That wraps up this part’s coverage of the key mapping technique. It was just a brief overview. Next time, we’ll cover how to get the most out of your key mapping tables, including how to structure complex joins for various query filters against the many-to-many keys.

Conclusion

In this first part of the series, I’ve tried to thoroughly explain four common approaches for managing many-to-many relationships. Each approach has it’s distinct benefits and drawbacks, and I’ve tried to represent those aspects clearly and fairly. Please use the comments section below to let me know if you think I skimmed over certain methods or aspects, or didn’t give enough weight to one or the other. Also, feel free to point out any methods I may have left out completely; I’m always looking to round out my material in a balanced and thoughful way, and welcome any constructive criticism!

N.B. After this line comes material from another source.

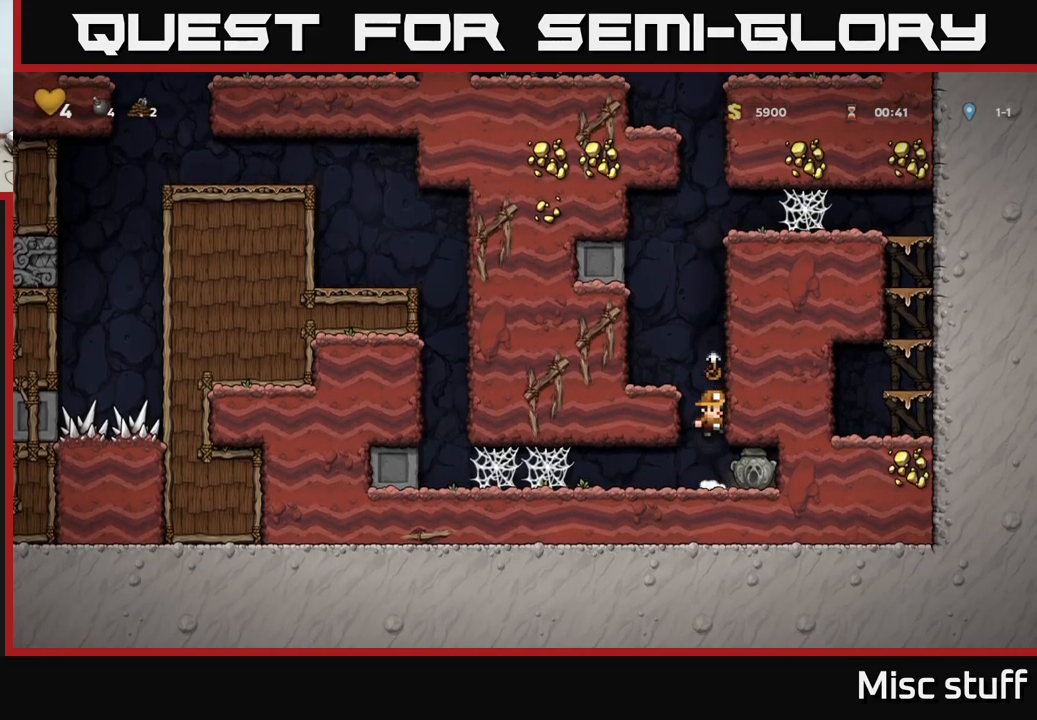
{"buttons": ["DPAD_DOWN", "DPAD_RIGHT"], "left_stick": "center", "events": [[16, "DPAD_UP", "up"], [366, "DPAD_RIGHT", "down"], [466, "DPAD_DOWN", "down"]]}
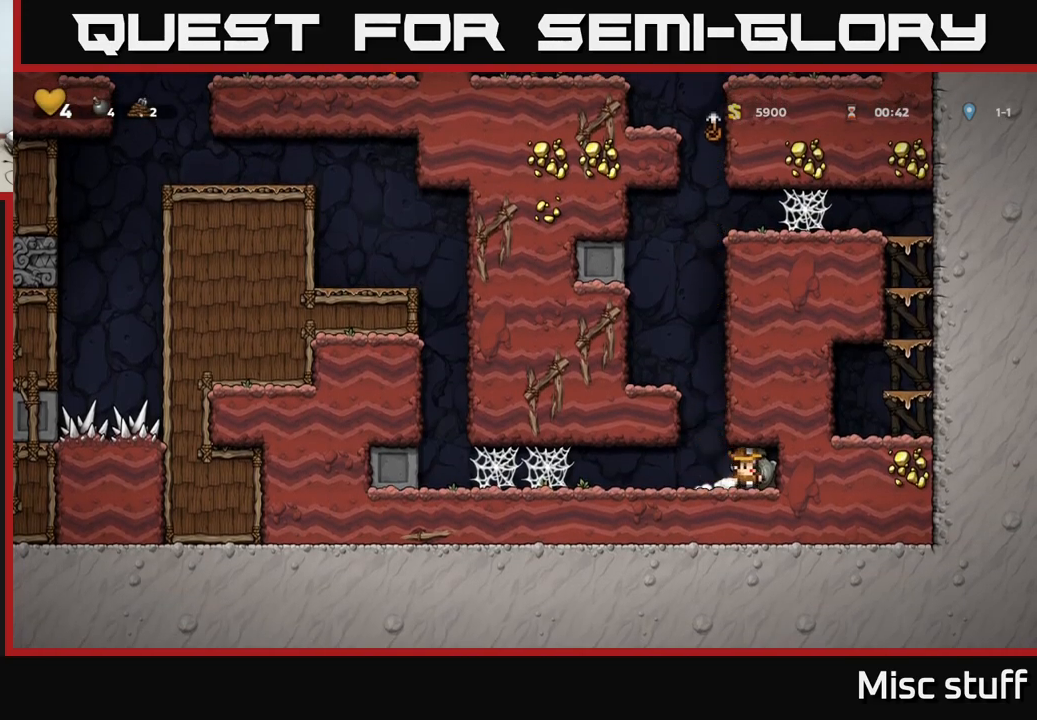
{"buttons": ["DPAD_UP"], "left_stick": "center", "events": [[16, "DPAD_RIGHT", "up"], [33, "X", "down"], [100, "DPAD_LEFT", "down"], [116, "DPAD_DOWN", "up"], [150, "X", "up"], [266, "A", "down"], [283, "DPAD_LEFT", "up"], [283, "DPAD_UP", "down"], [416, "A", "up"]]}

In the second part of the series, I’ll be examining ways we can use stored procedures, views, and the INFORMATION_SCHEMA in MySQL 5 to construct an easy management system for key mapping tables, and I’ll present some more advanced SQL that enables you to have full control in querying across these key mapping tables, allowing you to drill down accurately into the wealth of information stored there. We’ll also explore methods of increasing the performance of key mapping tables through the use of alternate indexes.

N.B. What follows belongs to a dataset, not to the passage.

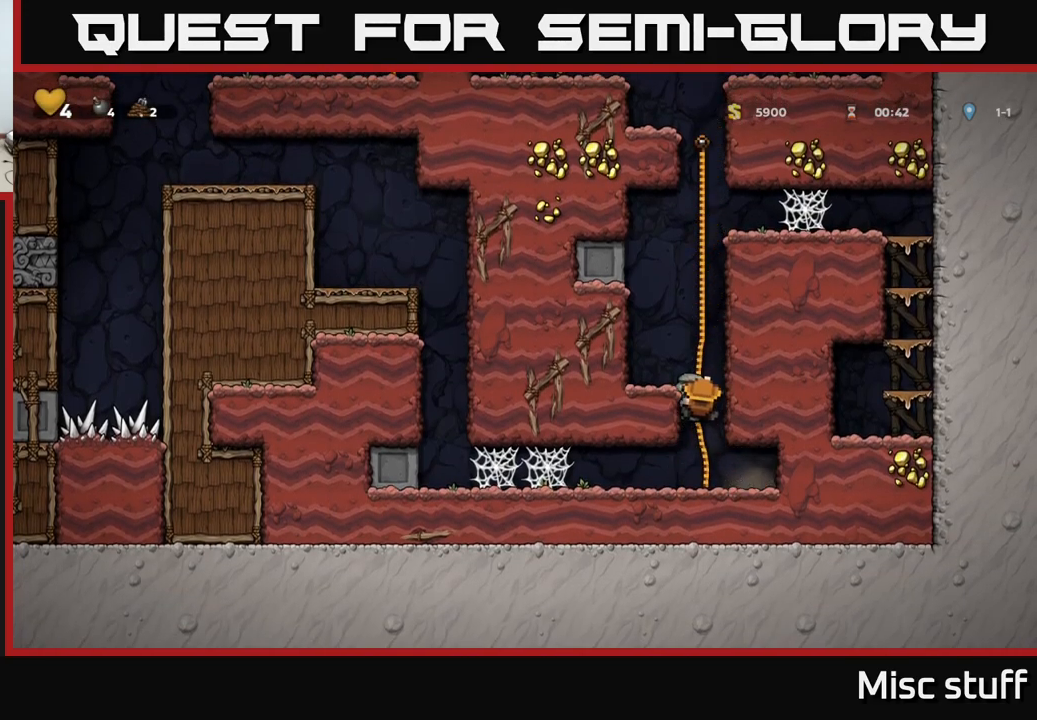
{"buttons": ["DPAD_UP"], "left_stick": "center", "events": [[16, "A", "down"], [183, "A", "up"], [266, "A", "down"], [450, "A", "up"]]}
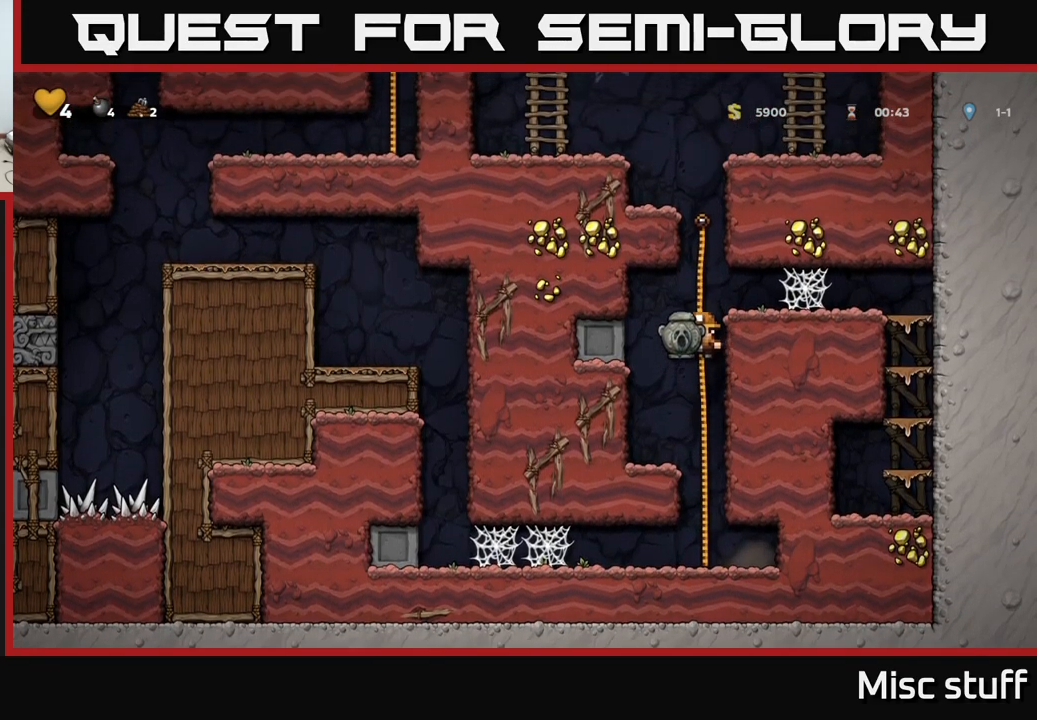
{"buttons": ["A", "DPAD_UP"], "left_stick": "center", "events": [[66, "A", "down"], [233, "A", "up"], [433, "A", "down"]]}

I’ll also be covering some benchmarks I’ll construct this coming week which show the relative performance and scalability of these methods, as well as the storage needs of each. Hopefully, that part of the article series will give some qualitative numbers for those looking for that kind of thing! ;) Till then, Cheers.

  • http://rpbouman.blogspot.com Roland Bouman

    Nice one Jay, I enjoyed it very much.

    I just have some comments, hope to see your thoughts on that.

    On many to many relationships, you say that:

    “There’s no way for us to visually represent the association between the two entities without using a third entity, which stores the mapping of the relationship between the Auto entity and the AutoFeature entity.”

    We’ll, I know that you know that there actually is such a method: just a relationship with crowfeet on both relationship ends. This diagram technique is often used in devising the conceptual model, before the data model is designed.

    Now, in most RDBMS’s you’d implement a many to many relationship using the intersection table approach, but what I find so striking about MySQL is that you *CAN* create _a_ _foreign_ _key_ _that_ _has_ _a_ *NON-UNIQUE* _parent_ _key_! It’s not that explicit, but you can find it in the MySQL reference manual:
    http://dev.mysql.com/doc/mysql/en/innodb-foreign-key-constraints.html
    Effectively, this allows for a relational many to many relationship implementation without an intersection table!
    This is what i mean:

    create table A(
    id int unsigned not null auto_increment
    , name varchar(30) not null
    , constraint pk_A primary key(
    id
    )
    , index i_A (
    name
    )
    )
    engine=innodb
    ;

    create table B(
    id int unsigned not null auto_increment
    , a_name varchar(30) not null
    , constraint pk_b primary key(
    id
    )
    , constraint fk_b_a foreign key (
    a_name
    ) references a (
    name
    )
    )
    engine=innodb
    ;

    As you can see, a non unique index in table A is used as parent for a foreign key in table B.

    Now, I posted a question on the MySQL forums (http://forums.mysql.com/read.php?20,47619,47619#msg-47619) to see if anyone has ever used this, but alas, I did not get a conclusive response. (the post contains some more details).

    What do you think of this device? It certainly isn’t common in the RDBMS world, or what?

    One other thing I’d like to add in is that in MySQL, you can use the bitwise shift operator. So, instead of

    POW(2,6)

    you can write

    1<<6 (It’s a matter of taste, performance seems to be quite equivalent as far as i could see) CU, looking forward to the next article!

    • http://jpipes.com Jay Pipes

      Hi Roland!

      Sorry to take so long to reply; I’ve been having issues with Serendipity emailing me when comments come in…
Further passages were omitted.